Click! click! click! went three pairs of skates as three snugly-dressed girls fairly flew along the frozen surface of the lake.

“Isn’t it glorious?” cried the laughing, brown-eyed one, who was no other than Billie Bradley, as she threw back her head and sniffed the crisp, cold air. “Who ever heard of the lake freezing over in the middle of November? And the ice is pretty solid, too.”

“In spots,” added Violet Farrington, a slender, dark girl with black hair and dark eyes.

“What do you mean – ‘in spots’?” asked the third of the trio, Laura Jordon. Laura was as fair as Violet was dark, and now her blue eyes darted an anxious glance at her chum. “Do you think we shall find any thin ice?”

“I don’t know, of course,” Violet answered quickly. “But you notice Miss Walters told us to stay close to the shore, and that certainly looks as if she weren’t any too certain about the ice.”

Miss Walters was the much-loved principal of Three Towers Hall, the boarding school which the girls were attending, and to the three chums, Miss Walters’ word was law.

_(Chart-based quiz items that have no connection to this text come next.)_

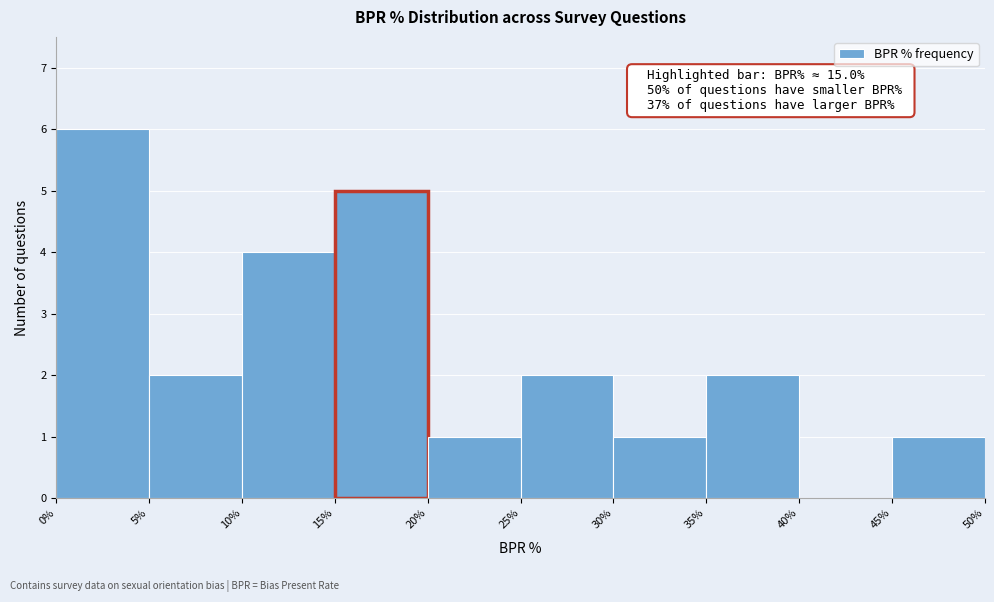

Which range on the x-axis has the tallest bar?

0% to 5%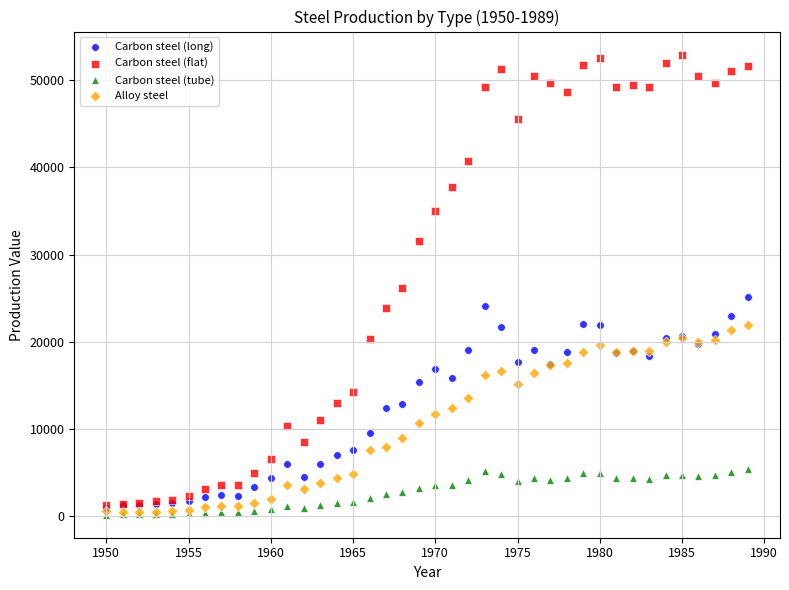

In the Carbon steel (flat) series, what Y value is closest to 27127?

26121.5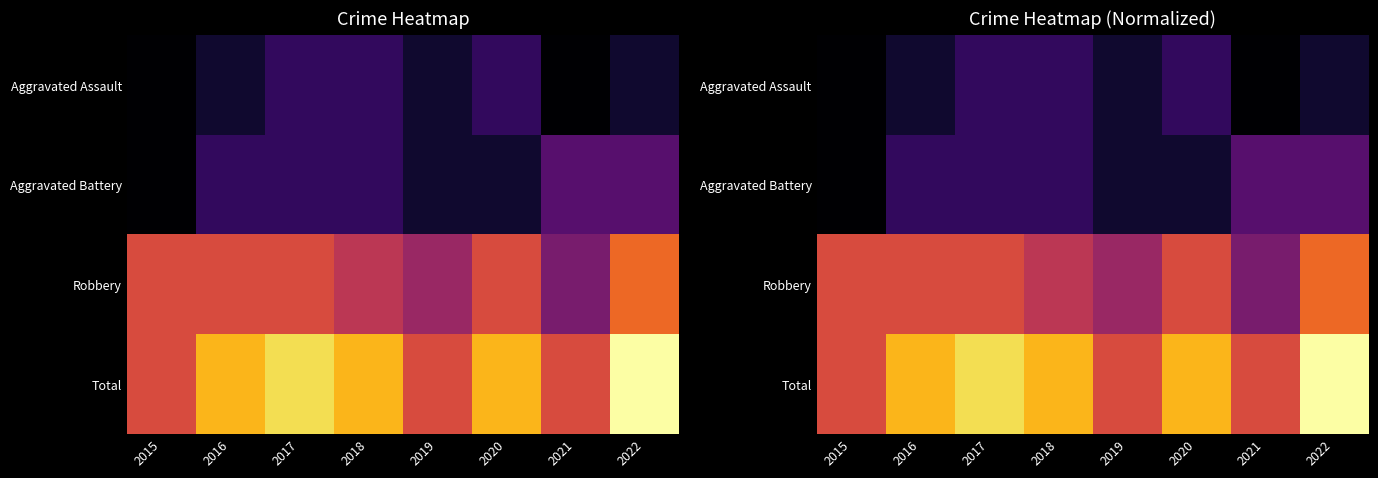

Is it true that Robbery equals 0.4 at 2022?

False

As Billie Bradley had said, Lake Molata, upon which Three Towers Hall was situated, had frozen over unusually early this year. Though it was not quite the middle of November, there had been several rather heavy snowfalls. The thermometer had fallen lower and lower till it had dropped below the freezing point, and after a few days of this falling weather a thin glaze of ice had begun to form over the still surface of the lake.

At first the girls had not been too joyful, fearing that the ice was too fragile to last and that one good thaw would do away with it entirely.

But the thaw had not come, and as day after day the prematurely cold weather continued, the girls at the Hall had grown more and more excited. Finally they could stand it no longer and dispatched a committee of three to Miss Walters – among whom had been Billie – asking for the unique privilege of skating over the frozen surface of Lake Molata in the middle of November.

The petition had been granted, with the reservation, as Vi had said, that the girls should stay close to shore and not venture out into the uncertain center of the lake.